Ask Alma’s Owl: Columbia’s ‘Symbol of Office’

By
Gary Shapiro
May 16, 2018

Dear Alma,

Why is a mace part of the academic procession at Commencement?

Graduation Observer

Dear Graduation Observer,

Each year, as the mace bearer descends the steps of Low Library just ahead of President Lee C. Bollinger, the event’s announcer says, “the Columbia mace signifies the University President’s authority to confer degrees on the students of Columbia.”

The first maces, of course, were cudgels used in battle when soldiers wore armor. According to Mary Kemper Gunn in her 1969 book A Guide to Academic Protocol, “from the 16th century in England and since colonial days in America, it has become a symbol of office.”

Many universities have ceremonial maces, including seven of the Ivy League institutions. The eighth, Dartmouth College, has a silver cup that is carried at its commencement.

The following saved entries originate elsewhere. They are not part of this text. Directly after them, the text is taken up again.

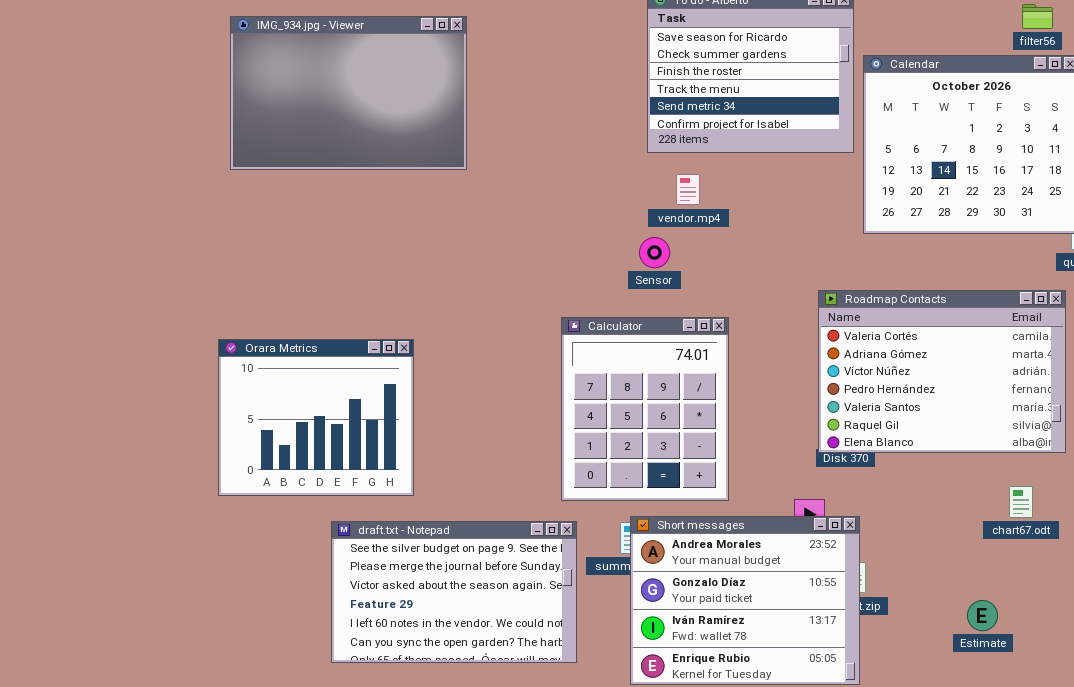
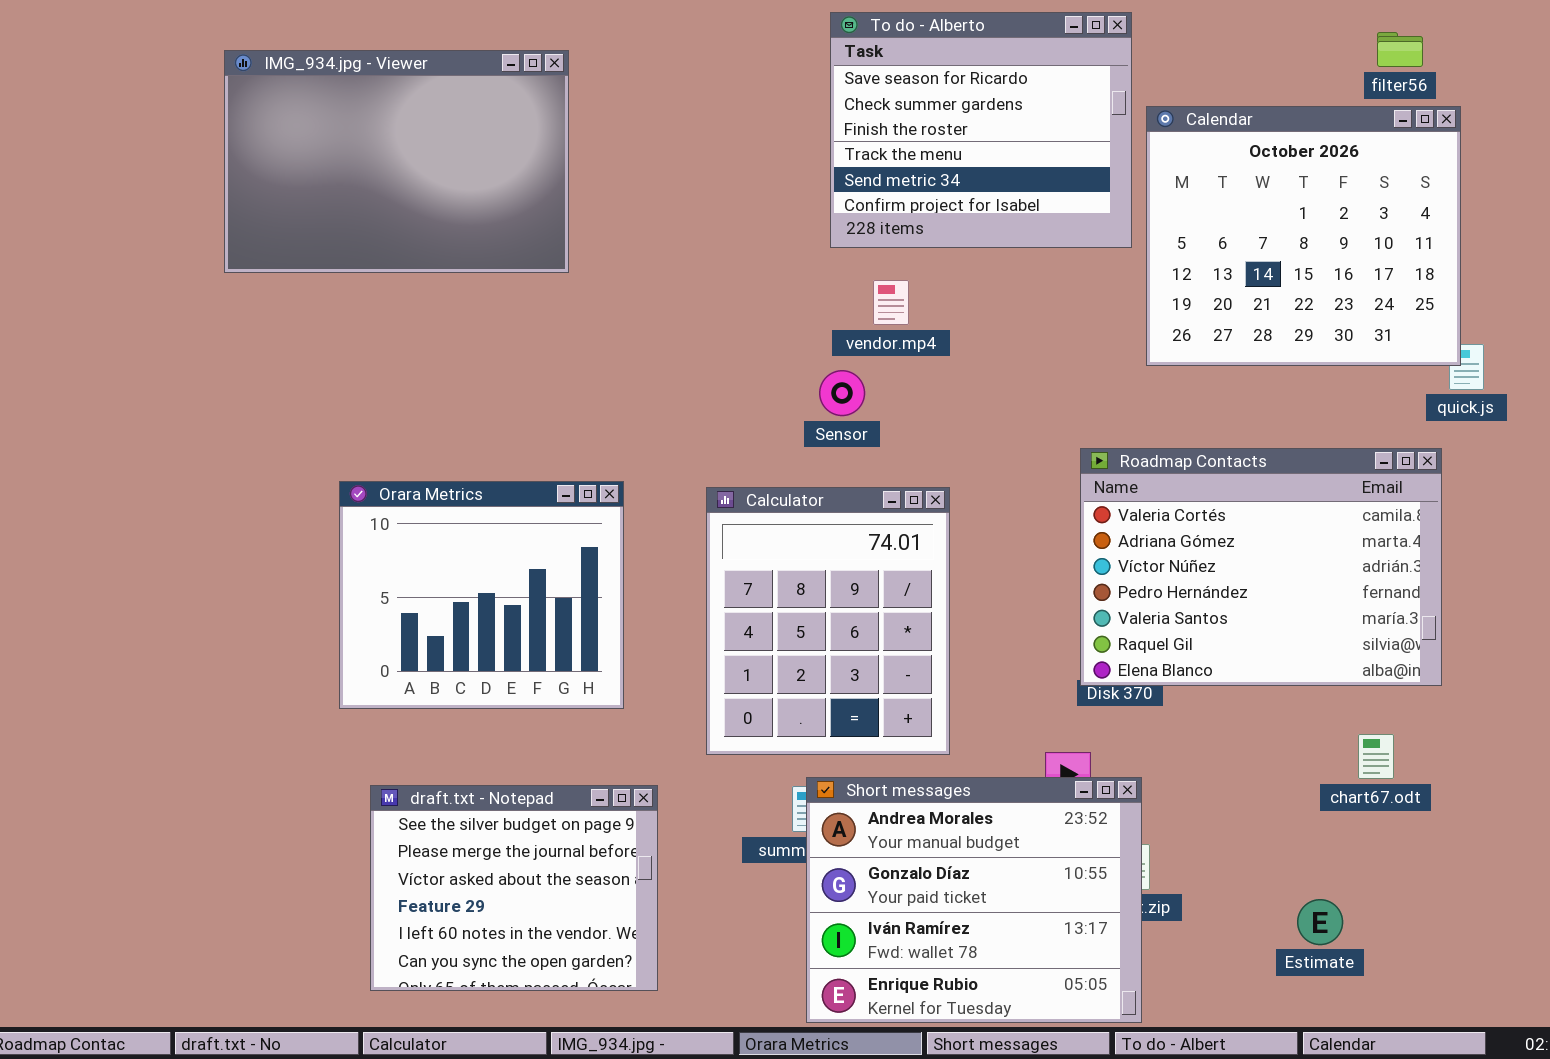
Orara Metrics: [218,339,414,496] -> [339,481,624,709], moved
draft.txt - Notepad: [331,521,577,663] -> [370,785,658,991], resized

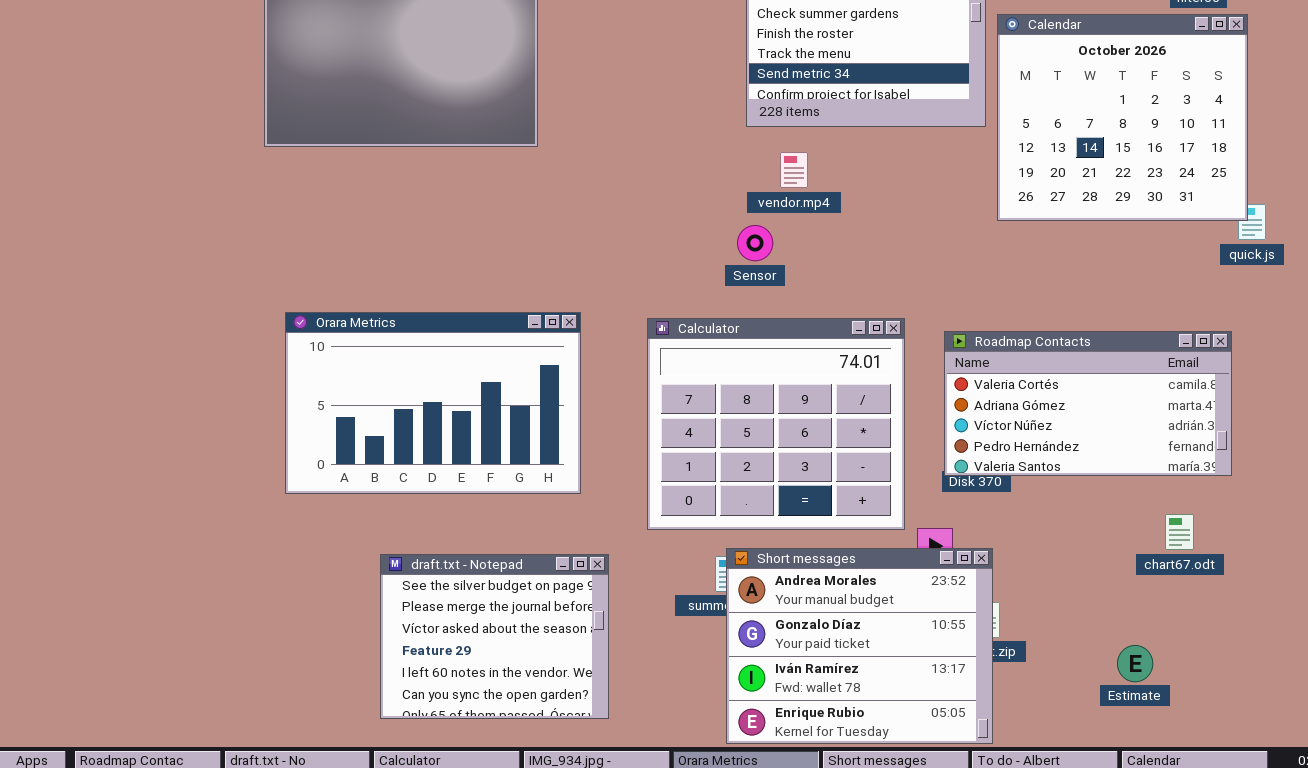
Roadmap Contacts: [1080,448,1442,686] -> [944,331,1232,476], resized
Orara Metrics: [339,481,624,709] -> [285,312,581,494], resized
Calculator: [706,487,950,755] -> [647,318,905,530], resized

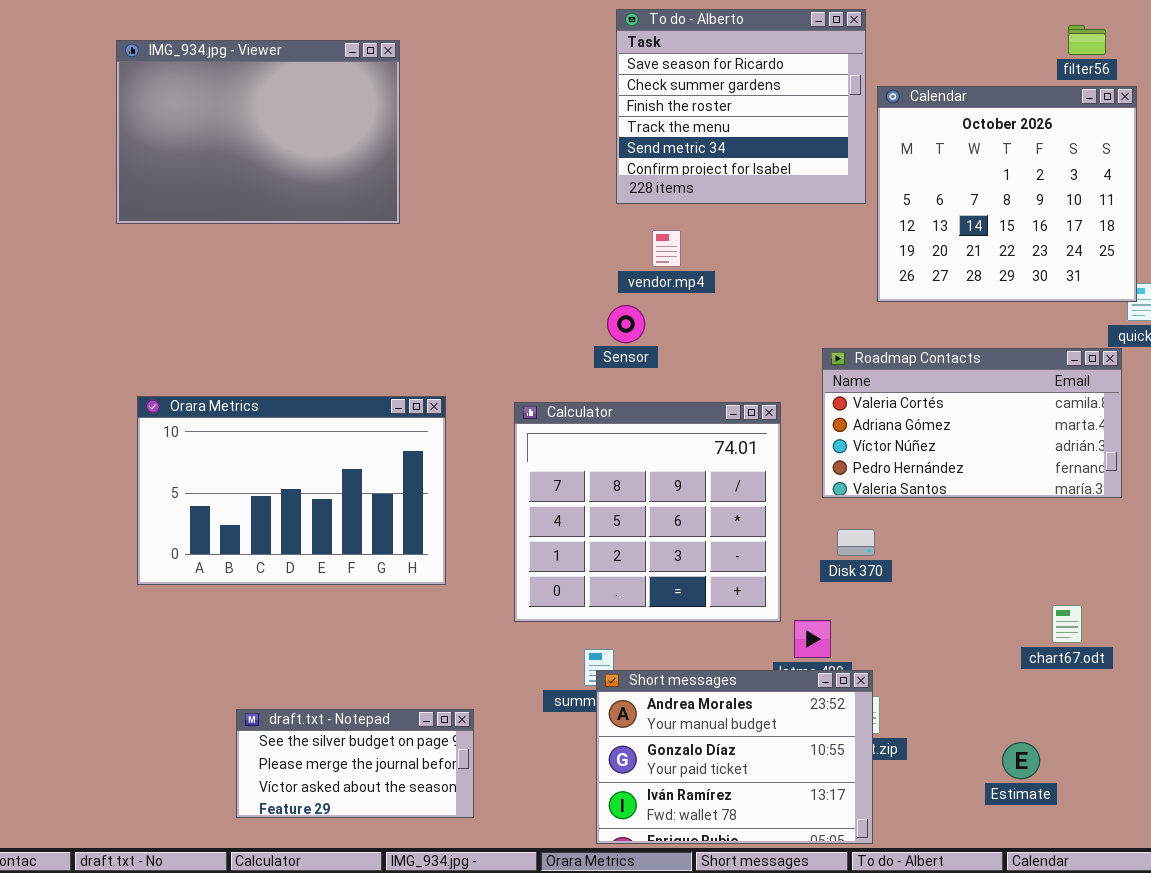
Roadmap Contacts: [944,331,1232,476] -> [822,348,1122,498], moved
Short messages: [726,548,993,744] -> [596,670,873,844], resized
draft.txt - Notepad: [380,554,609,719] -> [236,709,474,818], resized

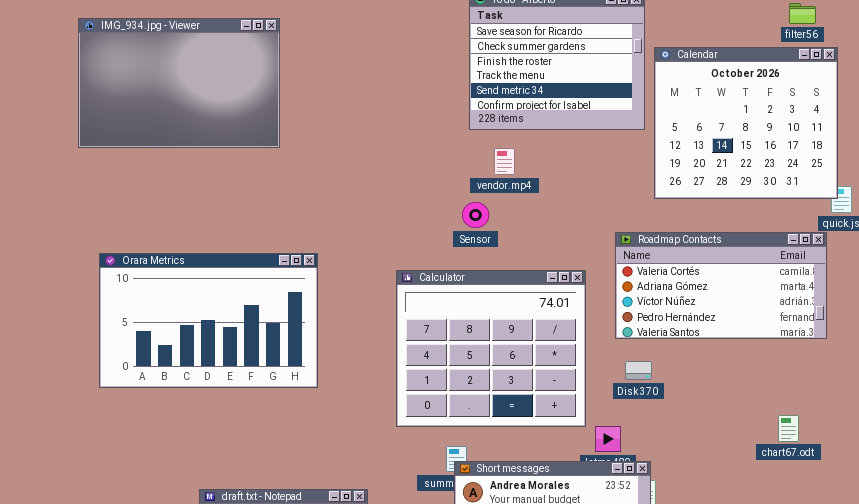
IMG_934.jpg - Viewer: [116,40,400,224] -> [78,18,280,148], moved
Orara Metrics: [137,396,446,585] -> [99,253,318,388], moved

Maces often grace the corridors of political power, including the U.S. House of Representatives, state capitals, the British House of Commons as well as the parliaments in Canada and Australia.

Columbia’s mace was donated in 1933 by John Munro Woolsey (LAW’1901,’29), a federal judge who that same year was best known for his ruling that James Joyce’s Ulysses was not obscene and could be published in the United States. Woolsey was moved to make the donation because the mace had a crown on top, a symbol of the University’s colonial founding as King’s College.

The Columbia mace dates from the 18th century and is a little more than two feet long. Made of Sheffield plate, a layer of silver over copper, it contains a design of acanthus leaves, a symbol of everlasting life, and has an ebony and silver handle. Its usual habitat is in the King’s College Room in Low Library.

The University’s mace bearers wear a colorful red and white robe and a peaked tam instead of their regular academic regalia of Columbia blue, or the colors of the schools from which they received their degrees. Being the mace bearer is considered an honor.

In 2018, it will be carried by Joachim Frank, professor of biochemistry and molecular biophysics and of biological sciences, who shared the 2017 Nobel Prize in Chemistry.

The Lorenzo Da Ponte Professor of Italian, Teodolinda Barolini, (GSAS ’73, ’78) recalls that when she carried it at the 2009 ceremony, “there was a certain amount of effort involved in keeping it high and steady and not letting it wobble,” she said.

George Deodatis, (MS ’84, Ph.D. ’87 ENG) remembers being nervous as he walked with it down the Low Library Steps in 2011. “I was extremely careful to look mostly at the steps rather than the crowd in front of me,” he said. “I was relieved when I reached its resting location.”

Last year, the honor fell to University Professor and Mikati Foundation Professor of Biomedical Engineering and Medical Sciences Gordana Vunjak-Novakovic, who said, “It was a once-in-alifetime experience.”